Best known for his membership in the pioneering jazz-rock ensemble Tortoise—and now the elder statesman among a crew of 21st-century Chicago renegades bringing a fresh elasticity to the AACM slogan “ancient to the future”—guitarist Jeff Parker says in the liner notes to Suite for Max Brown that he is always alert for “ways to be surprised.” That intrepid curiosity permeates the album, a collection dedicated to his still-living mother Maxine that has a mix-taper’s love of abrupt mood shifts and variable textures.

The opener, “Build a Nest,” sounds like a droogy cartoon theme spiked by breakbeats and some altered vocals from Parker’s daughter Ruby. It morphs into a 25-second interlude splashed with an Otis Redding sample that yields in turn to “Fusion Swirl,” Parker’s one-man band of driving bass and drum lines, siren drone, and a sound like asphalt shingles being torn off a roof.

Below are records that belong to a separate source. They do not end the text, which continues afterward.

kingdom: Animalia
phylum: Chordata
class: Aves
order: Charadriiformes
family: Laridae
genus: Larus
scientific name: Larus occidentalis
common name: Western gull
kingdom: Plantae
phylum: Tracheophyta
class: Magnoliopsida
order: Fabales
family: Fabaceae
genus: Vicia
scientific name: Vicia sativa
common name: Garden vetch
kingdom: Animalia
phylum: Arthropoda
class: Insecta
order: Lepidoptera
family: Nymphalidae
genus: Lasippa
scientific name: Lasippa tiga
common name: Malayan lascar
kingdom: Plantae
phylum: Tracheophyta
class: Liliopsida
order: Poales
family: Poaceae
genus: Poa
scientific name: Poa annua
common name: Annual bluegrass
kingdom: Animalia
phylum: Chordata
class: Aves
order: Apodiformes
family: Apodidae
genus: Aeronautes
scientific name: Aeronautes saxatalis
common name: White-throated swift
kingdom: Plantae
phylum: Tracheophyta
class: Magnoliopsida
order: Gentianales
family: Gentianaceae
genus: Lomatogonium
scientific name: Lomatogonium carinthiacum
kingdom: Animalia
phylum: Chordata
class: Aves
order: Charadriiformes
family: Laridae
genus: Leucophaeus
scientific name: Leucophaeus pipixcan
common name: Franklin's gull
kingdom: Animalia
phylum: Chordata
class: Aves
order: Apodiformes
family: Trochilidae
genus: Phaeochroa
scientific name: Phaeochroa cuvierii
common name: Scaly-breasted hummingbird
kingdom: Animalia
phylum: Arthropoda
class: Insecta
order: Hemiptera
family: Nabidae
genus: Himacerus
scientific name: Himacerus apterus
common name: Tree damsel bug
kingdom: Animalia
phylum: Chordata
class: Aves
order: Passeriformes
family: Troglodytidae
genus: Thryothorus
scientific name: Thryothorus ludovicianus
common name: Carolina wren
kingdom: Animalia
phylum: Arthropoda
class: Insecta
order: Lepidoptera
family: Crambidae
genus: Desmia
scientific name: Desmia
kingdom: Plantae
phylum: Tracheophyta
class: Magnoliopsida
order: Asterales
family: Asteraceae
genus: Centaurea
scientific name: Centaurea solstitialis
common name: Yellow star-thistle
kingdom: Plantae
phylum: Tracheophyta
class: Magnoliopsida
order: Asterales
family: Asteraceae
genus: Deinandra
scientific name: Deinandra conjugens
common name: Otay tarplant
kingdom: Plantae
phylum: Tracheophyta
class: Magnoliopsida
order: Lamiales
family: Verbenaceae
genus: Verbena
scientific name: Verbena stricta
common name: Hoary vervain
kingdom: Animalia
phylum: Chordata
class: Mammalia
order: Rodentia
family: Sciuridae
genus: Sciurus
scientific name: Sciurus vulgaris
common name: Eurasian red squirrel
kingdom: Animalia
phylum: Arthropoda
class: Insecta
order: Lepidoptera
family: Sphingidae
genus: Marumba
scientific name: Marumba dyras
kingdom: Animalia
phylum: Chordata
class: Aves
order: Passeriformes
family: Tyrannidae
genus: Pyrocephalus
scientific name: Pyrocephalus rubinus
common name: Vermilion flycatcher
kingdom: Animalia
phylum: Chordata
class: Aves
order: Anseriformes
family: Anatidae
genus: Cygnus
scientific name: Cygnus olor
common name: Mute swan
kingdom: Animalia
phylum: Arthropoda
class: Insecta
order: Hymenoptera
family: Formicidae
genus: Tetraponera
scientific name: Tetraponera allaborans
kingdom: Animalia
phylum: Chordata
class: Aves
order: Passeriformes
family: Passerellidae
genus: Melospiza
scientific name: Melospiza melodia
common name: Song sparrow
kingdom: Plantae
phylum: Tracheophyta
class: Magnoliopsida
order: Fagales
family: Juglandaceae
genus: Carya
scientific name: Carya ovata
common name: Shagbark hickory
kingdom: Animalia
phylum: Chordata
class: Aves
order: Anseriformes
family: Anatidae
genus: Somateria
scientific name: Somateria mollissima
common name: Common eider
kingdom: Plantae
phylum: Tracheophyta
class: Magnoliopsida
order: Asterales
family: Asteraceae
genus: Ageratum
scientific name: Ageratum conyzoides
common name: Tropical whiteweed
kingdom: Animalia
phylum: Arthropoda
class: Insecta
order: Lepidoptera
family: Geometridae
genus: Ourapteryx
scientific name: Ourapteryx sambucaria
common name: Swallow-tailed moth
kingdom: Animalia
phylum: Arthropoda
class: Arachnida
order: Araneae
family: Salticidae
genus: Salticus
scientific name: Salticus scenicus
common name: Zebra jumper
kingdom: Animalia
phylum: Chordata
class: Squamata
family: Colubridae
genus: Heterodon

Suddenly, a live quartet ushers in a gleaming but still beatific cover of Coltrane’s “After the Rain,” with Parker’s guitar and Josh Johnson’s electric keys subbing for the sax and the cymbals of Jamire Williams gilding the ethereal essence. Then it’s back to Parker the mixer, messing with a glockenspiel on “Metamorphoses,” fluffing it up with riffs from a Korg MS-20 that gently undulate like a waterbed. That in turn swings into a pumped-up interpolation of Joe Henderson’s “Black Narcissus,” retitled “Gnarciss,” featuring a sextet that includes cello, piccolo trumpet, and Makaya McCraven on drums.

McCraven is also present for the relentlessly busy “Go Away,” with Parker’s nimbly picked, lighthearted single notes rebuffing the industrious bass and drums battening down the groove, until the whole enterprise starts flirting with the notion of becoming a martial blues. The final number, “Max Brown,” is a 10-minute, 36-second sound buffet and the magnum opus on an 11-song collection that clocks in under 40 minutes. It features the beat-centric melodicism of backpacker hip-hop, occasionally peeled back to showcase some arresting textures, a journey that buffs your equilibrium like a good night’s sleep. Can’t wait to hear how Jeff Parker tries to surprise himself next.